# Source passage:
______

The people who perpetrated the Holodomor (and other terror-famines) claimed to be Marxists. They cited Marx’s theories and writings to justify what they did. We now know, since opening Soviet archives, that they used the language of Marxism even in their most private communications. They were believing Marxists all the way down.
Moreover, as we shall see, every appalling aspect of revolutionary Marxist regimes is a direct consequence of Marx’s theories. The problem was not they were not doing “authentic Marxism”.
It was that they were.
The “not authentic Marxism” claim is an attempt to rescue the claim that Marxism is true from its appalling track record. One might think that the appalling record of Marxism in power would be powerful evidence that it is not true. Which just points to how much work the “not authentic Marxism” claim is trying to do.
The claim of non-authenticity is, however, false because the failures of Marxist regimes flow directly from Marx’s theories, and specifically from their falsity.
Warrant for mass murder
The mass murders of Marxism were justified by Marx’s theory of surplus value. Surplus value is a theory of parasitism: that owners of productive property are oppressors who exploit workers and extract a surplus that is unearned.
If you convince a sufficiently large group of Homo sapiens that some group is made up of economic parasites whose removal from society will make society work better, and you richer, mass murder is primed to follow. Every massacre of every market minority (Jews, overseas Chinese, Igbo, Armenians…) has had a claim of parasitism as part of the motivating and/or justifying murderous animus.
Marx’s theory of surplus value, of economic parasitism, is not only predictably a theory of mass murder; every revolutionary Marxist regime has used it as a justification for mass murder, whether killing hundreds, thousands or millions. To say that such mass murder is not authentically Marxist is ridiculous: it shows a stunning lack of historical understanding or awareness.
This view of a group of economic actors as inherently parasitic was a ready weapon against any group it was desired to repress or eliminate. Those declared to be Kulaks, for example.
That such claims of parasitism were part of the justification for the Holocaust, whose primary target, Jews, are the classic market minority, just emphasises how contemptible is the claim that the Holocaust is authentically Nazi, but the Holodomor (and the other terror-famines) are not authentically Marxist.

______

# Exercise data:

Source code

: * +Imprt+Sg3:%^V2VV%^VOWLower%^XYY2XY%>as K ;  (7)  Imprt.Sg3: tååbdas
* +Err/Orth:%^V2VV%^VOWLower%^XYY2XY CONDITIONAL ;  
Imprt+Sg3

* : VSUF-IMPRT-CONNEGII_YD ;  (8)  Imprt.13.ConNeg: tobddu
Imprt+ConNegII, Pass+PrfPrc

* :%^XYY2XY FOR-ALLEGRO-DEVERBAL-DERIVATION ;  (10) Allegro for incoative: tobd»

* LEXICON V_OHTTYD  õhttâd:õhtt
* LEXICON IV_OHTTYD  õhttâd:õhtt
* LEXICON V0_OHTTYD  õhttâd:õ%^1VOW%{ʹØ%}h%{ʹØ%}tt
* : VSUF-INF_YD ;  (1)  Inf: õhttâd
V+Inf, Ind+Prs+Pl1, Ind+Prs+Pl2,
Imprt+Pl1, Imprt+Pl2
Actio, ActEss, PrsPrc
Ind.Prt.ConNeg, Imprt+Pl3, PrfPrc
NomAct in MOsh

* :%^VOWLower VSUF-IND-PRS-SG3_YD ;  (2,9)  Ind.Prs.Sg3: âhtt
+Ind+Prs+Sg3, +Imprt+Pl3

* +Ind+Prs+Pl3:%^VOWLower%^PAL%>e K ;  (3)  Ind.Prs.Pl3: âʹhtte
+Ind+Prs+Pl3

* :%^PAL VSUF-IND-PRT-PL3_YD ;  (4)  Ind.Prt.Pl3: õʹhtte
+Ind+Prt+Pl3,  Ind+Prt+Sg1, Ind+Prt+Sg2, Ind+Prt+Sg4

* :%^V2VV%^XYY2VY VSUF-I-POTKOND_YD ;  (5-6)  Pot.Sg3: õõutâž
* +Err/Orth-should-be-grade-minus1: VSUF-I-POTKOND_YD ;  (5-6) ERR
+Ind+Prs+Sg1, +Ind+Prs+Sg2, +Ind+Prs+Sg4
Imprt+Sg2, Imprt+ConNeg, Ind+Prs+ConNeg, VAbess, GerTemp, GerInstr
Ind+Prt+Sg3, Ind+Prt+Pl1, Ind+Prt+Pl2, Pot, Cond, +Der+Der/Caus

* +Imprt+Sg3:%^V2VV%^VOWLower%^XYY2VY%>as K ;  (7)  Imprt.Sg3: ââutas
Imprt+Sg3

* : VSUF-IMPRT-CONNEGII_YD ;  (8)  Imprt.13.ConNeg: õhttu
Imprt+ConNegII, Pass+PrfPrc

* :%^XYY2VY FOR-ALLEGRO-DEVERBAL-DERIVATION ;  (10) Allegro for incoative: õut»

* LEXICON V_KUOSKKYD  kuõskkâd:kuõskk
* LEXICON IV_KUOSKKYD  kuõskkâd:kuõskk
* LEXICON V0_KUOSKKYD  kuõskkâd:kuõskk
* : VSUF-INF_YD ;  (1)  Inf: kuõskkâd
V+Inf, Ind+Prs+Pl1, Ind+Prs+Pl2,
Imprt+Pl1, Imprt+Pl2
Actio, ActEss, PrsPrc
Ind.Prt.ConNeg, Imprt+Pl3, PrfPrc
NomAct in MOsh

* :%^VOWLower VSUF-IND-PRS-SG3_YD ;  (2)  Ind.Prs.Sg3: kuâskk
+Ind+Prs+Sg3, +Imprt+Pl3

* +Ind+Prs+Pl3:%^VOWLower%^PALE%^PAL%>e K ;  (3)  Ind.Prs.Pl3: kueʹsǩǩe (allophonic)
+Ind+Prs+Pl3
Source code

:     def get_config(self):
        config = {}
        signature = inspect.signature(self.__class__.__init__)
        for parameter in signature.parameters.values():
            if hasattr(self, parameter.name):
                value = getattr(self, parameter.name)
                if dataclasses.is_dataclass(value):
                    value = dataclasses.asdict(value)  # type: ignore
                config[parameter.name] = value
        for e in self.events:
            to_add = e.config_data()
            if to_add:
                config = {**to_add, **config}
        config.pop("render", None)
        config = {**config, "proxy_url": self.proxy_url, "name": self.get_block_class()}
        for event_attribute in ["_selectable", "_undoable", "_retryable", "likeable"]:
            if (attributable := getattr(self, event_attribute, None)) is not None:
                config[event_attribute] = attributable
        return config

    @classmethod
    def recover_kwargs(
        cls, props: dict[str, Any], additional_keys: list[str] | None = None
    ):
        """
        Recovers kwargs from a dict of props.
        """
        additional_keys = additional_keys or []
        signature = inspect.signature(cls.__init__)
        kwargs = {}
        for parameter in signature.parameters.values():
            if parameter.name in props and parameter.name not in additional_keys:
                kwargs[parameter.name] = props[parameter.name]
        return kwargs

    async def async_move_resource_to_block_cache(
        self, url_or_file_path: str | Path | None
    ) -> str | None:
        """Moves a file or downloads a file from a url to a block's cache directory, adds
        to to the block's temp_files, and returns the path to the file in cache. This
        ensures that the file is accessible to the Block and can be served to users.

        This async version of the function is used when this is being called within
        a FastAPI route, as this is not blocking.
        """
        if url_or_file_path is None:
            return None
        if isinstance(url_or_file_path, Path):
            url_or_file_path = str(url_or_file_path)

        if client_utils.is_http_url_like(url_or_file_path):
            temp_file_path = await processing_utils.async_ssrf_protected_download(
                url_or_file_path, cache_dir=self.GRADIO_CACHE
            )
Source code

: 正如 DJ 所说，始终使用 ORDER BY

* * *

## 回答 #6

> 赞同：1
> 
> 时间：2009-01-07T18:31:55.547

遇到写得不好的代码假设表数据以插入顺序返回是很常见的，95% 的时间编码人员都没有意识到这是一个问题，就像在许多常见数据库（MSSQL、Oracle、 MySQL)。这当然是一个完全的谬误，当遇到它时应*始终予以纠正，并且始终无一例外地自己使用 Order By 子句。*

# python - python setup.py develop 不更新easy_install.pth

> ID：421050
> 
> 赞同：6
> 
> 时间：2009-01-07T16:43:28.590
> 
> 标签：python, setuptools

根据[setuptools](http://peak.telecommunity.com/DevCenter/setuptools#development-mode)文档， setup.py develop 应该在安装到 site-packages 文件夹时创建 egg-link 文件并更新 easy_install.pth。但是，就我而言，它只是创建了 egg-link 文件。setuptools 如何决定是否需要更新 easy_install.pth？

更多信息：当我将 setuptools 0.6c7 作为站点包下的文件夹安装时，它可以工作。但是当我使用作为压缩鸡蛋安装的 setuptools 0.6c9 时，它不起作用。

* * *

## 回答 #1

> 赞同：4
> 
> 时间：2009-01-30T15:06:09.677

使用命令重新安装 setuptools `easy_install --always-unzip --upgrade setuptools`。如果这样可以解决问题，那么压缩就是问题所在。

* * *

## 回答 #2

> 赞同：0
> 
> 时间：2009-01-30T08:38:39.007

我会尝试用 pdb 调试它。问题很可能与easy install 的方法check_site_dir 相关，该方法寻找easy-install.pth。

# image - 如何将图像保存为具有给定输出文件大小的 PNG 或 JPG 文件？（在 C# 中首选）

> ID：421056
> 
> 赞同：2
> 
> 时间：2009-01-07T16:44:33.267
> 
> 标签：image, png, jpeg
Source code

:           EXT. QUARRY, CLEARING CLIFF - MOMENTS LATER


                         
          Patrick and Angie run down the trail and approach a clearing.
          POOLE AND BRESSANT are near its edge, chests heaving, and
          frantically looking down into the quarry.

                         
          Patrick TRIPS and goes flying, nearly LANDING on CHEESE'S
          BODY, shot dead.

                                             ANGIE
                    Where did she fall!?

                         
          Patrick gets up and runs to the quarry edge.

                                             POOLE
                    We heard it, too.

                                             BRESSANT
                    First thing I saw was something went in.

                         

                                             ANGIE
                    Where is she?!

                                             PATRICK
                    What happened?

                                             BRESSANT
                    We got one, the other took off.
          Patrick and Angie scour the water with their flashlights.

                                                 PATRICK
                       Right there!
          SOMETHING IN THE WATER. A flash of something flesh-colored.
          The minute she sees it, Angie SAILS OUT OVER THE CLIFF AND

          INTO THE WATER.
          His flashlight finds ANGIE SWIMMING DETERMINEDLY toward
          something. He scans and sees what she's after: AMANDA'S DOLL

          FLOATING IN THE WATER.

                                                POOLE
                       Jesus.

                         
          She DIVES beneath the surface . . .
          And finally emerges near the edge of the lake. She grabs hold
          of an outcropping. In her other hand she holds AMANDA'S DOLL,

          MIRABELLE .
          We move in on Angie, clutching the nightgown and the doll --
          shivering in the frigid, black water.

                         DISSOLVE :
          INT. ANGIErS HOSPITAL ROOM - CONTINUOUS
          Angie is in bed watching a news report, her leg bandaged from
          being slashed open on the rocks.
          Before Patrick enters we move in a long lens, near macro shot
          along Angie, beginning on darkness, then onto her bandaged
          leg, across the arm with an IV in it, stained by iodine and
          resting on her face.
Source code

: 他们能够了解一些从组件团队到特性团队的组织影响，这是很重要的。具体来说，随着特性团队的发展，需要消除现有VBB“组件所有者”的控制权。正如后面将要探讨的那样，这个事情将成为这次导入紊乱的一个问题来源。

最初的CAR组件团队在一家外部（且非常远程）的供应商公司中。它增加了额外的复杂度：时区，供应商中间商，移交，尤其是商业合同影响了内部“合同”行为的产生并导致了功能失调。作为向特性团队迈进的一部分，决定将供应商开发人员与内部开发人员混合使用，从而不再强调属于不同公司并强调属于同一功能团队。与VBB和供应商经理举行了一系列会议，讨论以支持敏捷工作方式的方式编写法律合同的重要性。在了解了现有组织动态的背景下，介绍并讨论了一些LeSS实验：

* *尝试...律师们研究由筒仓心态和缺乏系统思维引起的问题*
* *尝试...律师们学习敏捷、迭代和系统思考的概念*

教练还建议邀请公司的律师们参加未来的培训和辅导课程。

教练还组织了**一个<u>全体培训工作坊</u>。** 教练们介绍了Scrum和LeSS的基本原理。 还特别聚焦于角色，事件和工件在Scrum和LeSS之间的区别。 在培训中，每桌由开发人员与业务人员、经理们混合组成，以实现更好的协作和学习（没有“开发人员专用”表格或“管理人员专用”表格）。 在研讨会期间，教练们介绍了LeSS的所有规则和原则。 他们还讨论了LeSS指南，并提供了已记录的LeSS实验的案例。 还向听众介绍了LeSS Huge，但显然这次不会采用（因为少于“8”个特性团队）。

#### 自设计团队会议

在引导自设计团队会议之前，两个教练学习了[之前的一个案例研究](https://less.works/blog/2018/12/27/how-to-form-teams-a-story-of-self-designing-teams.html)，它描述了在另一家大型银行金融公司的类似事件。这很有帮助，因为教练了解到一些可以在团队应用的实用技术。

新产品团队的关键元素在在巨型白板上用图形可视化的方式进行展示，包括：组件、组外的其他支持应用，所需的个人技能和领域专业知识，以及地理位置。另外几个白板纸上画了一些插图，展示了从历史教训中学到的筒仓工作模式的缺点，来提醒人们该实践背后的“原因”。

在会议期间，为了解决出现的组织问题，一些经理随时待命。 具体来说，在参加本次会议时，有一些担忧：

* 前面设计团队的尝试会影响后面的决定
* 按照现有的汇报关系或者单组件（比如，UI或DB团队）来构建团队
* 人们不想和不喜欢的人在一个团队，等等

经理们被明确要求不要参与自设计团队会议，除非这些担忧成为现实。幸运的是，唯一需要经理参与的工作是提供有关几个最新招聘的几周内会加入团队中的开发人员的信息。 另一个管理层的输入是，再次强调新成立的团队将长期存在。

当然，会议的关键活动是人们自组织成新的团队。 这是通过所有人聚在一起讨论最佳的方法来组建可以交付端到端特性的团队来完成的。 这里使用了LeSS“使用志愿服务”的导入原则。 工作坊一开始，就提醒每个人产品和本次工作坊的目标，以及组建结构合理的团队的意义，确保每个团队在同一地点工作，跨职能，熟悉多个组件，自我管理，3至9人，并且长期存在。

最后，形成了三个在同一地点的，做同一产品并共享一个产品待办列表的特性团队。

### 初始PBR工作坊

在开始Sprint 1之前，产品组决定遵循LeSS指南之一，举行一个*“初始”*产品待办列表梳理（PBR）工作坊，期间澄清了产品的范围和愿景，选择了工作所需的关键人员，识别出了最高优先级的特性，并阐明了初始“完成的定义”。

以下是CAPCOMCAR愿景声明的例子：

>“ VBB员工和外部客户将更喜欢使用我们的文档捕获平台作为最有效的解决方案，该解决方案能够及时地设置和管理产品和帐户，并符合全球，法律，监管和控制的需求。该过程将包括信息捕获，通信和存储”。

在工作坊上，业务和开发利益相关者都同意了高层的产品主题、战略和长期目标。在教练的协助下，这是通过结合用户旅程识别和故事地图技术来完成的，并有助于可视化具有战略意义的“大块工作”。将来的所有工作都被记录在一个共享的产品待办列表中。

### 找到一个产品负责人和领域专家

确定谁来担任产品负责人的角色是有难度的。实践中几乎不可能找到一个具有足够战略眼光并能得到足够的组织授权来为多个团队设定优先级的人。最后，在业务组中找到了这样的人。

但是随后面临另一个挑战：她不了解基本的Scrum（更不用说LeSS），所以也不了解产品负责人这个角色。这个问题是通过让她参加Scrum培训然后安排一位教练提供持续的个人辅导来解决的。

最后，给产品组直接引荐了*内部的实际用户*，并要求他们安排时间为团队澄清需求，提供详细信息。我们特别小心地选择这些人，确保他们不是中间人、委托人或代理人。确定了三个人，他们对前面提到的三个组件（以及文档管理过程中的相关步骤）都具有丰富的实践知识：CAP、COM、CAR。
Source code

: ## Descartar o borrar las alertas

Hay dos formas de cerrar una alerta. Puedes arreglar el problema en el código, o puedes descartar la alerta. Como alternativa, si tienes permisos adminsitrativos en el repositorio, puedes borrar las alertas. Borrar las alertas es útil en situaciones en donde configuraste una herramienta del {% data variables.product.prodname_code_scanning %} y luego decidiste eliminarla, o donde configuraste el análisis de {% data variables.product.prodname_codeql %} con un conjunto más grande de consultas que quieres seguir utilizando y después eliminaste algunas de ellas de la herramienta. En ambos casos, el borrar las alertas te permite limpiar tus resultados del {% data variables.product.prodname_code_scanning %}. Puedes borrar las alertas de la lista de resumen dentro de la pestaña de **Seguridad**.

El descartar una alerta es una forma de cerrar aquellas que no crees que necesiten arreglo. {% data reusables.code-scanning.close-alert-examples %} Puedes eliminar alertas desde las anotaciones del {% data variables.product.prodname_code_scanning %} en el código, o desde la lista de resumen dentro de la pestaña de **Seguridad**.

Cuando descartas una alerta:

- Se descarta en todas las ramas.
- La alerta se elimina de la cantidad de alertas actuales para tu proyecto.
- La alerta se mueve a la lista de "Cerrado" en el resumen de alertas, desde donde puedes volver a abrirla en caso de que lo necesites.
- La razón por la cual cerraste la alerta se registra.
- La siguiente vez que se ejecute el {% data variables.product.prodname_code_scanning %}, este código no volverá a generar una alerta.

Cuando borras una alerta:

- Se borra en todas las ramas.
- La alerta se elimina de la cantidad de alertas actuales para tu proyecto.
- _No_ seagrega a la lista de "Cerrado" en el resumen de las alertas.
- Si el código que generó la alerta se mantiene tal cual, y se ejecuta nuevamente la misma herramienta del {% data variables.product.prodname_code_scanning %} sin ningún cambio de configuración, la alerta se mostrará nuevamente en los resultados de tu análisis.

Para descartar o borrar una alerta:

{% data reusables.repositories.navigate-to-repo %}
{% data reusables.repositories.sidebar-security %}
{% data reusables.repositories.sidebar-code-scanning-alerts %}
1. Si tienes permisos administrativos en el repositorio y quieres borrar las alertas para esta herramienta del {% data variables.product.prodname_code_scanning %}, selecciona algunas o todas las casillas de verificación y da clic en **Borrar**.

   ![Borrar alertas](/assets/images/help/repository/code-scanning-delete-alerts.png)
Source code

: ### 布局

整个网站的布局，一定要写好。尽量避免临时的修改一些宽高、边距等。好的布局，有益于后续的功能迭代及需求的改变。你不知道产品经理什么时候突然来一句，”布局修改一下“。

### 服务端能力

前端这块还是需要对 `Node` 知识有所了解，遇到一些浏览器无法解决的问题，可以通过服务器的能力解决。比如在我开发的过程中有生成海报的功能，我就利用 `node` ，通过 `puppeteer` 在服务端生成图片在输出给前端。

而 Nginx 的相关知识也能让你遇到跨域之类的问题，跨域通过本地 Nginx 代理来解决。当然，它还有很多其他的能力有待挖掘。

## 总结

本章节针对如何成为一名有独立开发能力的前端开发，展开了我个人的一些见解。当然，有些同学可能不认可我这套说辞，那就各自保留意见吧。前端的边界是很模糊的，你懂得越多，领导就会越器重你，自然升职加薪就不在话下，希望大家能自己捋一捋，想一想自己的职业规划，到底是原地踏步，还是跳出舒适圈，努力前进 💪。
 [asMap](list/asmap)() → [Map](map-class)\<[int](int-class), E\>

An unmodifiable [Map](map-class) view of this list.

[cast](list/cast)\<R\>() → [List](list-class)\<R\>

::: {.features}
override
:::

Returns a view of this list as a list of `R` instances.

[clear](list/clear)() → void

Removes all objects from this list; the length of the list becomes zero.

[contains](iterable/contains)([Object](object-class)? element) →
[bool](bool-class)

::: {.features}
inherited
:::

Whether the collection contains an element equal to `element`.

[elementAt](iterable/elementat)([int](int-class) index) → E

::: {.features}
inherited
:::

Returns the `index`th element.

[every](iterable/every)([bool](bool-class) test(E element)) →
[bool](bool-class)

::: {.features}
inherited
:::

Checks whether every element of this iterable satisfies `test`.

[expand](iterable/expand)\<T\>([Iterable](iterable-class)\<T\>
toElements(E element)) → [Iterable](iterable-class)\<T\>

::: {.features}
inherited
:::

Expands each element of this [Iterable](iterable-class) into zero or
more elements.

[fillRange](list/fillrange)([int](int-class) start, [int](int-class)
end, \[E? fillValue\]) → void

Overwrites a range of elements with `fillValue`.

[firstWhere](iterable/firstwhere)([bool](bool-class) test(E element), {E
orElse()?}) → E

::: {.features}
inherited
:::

______

Translate this sentence from the passage on Marxism and the Holodomor into Spanish: "The mass murders of Marxism were justified by Marx’s theory of surplus value."

# Answer space:
Los asesinatos en masa del marxismo se justificaron mediante la teoría de la plusvalía de Marx.